Completion of field works in agriculture


Meanwhile, Ukrainian farmers, who significantly contribute to the shaping of the country's gross domestic product, have completed the active phase of their autumn fieldwork season. According to the Ministry of Agrarian Policy and Food, by November 22, Ukrainian agrarians have harvested 57.8 million tonnes of grain from an area of 13.8 million hectares, which is 94% of the forecast.

The average yield of cereals was 42 c / ha. The ministry forecasts that, in general, this year the agrarians will collect some 62 million tonnes of grain, which is the second largest figure over the history of the country's independence. The record year was 2016, when domestic agricultural producers harvested 65.95 million tonnes of grain.

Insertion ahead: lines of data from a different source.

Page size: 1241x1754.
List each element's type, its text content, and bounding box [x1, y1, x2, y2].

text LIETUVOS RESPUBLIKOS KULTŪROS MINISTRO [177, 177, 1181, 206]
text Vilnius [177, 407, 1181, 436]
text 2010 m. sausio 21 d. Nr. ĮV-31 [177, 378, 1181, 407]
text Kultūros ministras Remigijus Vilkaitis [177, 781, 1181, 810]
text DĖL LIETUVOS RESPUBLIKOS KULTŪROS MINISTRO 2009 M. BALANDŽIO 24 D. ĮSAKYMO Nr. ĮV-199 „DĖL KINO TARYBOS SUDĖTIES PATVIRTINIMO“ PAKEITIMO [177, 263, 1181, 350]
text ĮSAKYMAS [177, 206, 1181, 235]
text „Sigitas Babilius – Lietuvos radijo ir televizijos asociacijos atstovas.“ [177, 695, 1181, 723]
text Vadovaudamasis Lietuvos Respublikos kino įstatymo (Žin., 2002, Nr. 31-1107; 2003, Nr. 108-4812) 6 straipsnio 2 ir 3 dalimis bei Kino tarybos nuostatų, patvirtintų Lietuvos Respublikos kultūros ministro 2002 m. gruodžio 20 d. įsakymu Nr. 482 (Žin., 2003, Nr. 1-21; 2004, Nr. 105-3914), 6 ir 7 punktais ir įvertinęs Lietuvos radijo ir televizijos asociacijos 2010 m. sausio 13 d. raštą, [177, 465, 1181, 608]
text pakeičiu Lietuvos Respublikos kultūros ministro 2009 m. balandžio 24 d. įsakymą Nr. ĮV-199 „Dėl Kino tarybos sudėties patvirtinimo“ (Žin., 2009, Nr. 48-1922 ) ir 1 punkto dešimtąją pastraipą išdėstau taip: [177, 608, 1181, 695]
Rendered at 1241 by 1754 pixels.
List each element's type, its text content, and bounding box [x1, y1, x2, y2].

The sowing of winter cereals for the harvest of 2018 is also being completed. As of the penultimate week of November, the agrarians have planted 6.9 million hectares of these crops, which is 96% of the projected sowing area (7.2 million hectares). At the same time, nine Ukrainian regions have already completed the autumn sowing campaign.

The state of winter crops is seen as good and satisfactory. The Agrarian Ministry notes that at present, winter crops are even in better condition than at the end of November last year.

Next week winter will hit Ukraine, promising to bring moderate temperatures and little snow. At the same time, for Ukraine, which is undergoing a modernization process, this winter should become a time of acceleration and transition to a new quality level. Politicians and officials must finally do their homework on reform. This is what both the European Union officials and most Ukrainians expect.